■ Required action: An exact copy of every record below is needed, with the pictures left out.

+-------+

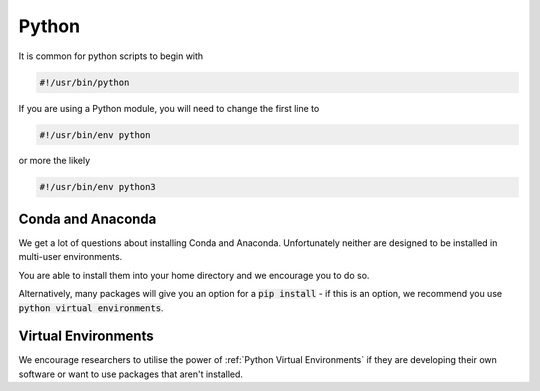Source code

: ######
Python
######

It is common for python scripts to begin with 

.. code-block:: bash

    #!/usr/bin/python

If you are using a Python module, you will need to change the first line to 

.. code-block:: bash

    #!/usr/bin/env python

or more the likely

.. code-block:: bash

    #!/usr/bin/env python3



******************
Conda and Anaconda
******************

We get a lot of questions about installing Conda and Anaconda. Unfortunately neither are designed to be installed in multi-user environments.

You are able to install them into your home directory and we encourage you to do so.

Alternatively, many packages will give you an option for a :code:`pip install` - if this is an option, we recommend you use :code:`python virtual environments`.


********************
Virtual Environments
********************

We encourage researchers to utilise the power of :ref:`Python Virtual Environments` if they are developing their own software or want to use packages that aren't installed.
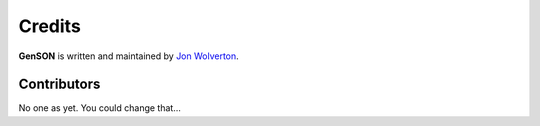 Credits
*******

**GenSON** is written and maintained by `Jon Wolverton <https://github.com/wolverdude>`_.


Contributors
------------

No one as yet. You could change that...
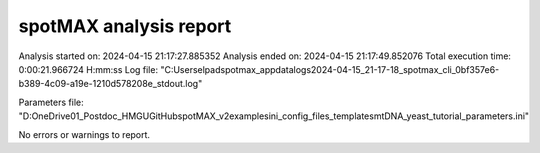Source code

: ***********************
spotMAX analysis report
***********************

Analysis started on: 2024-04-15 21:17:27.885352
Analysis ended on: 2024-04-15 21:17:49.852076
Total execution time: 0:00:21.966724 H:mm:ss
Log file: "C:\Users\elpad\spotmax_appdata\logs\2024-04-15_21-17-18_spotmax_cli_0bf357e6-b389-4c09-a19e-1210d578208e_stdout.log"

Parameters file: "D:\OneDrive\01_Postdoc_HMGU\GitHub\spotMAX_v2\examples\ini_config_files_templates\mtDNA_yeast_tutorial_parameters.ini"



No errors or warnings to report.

+-------+

■ Response below:
Source code

: ######
Python
######

It is common for python scripts to begin with 

.. code-block:: bash

    #!/usr/bin/python

If you are using a Python module, you will need to change the first line to 

.. code-block:: bash

    #!/usr/bin/env python

or more the likely

.. code-block:: bash

    #!/usr/bin/env python3



******************
Conda and Anaconda
******************

We get a lot of questions about installing Conda and Anaconda. Unfortunately neither are designed to be installed in multi-user environments.

You are able to install them into your home directory and we encourage you to do so.

Alternatively, many packages will give you an option for a :code:`pip install` - if this is an option, we recommend you use :code:`python virtual environments`.


********************
Virtual Environments
********************

We encourage researchers to utilise the power of :ref:`Python Virtual Environments` if they are developing their own software or want to use packages that aren't installed.
 Credits
*******

**GenSON** is written and maintained by `Jon Wolverton <https://github.com/wolverdude>`_.


Contributors
------------

No one as yet. You could change that...
Source code

: ***********************
spotMAX analysis report
***********************

Analysis started on: 2024-04-15 21:17:27.885352
Analysis ended on: 2024-04-15 21:17:49.852076
Total execution time: 0:00:21.966724 H:mm:ss
Log file: "C:\Users\elpad\spotmax_appdata\logs\2024-04-15_21-17-18_spotmax_cli_0bf357e6-b389-4c09-a19e-1210d578208e_stdout.log"

Parameters file: "D:\OneDrive\01_Postdoc_HMGU\GitHub\spotMAX_v2\examples\ini_config_files_templates\mtDNA_yeast_tutorial_parameters.ini"



No errors or warnings to report.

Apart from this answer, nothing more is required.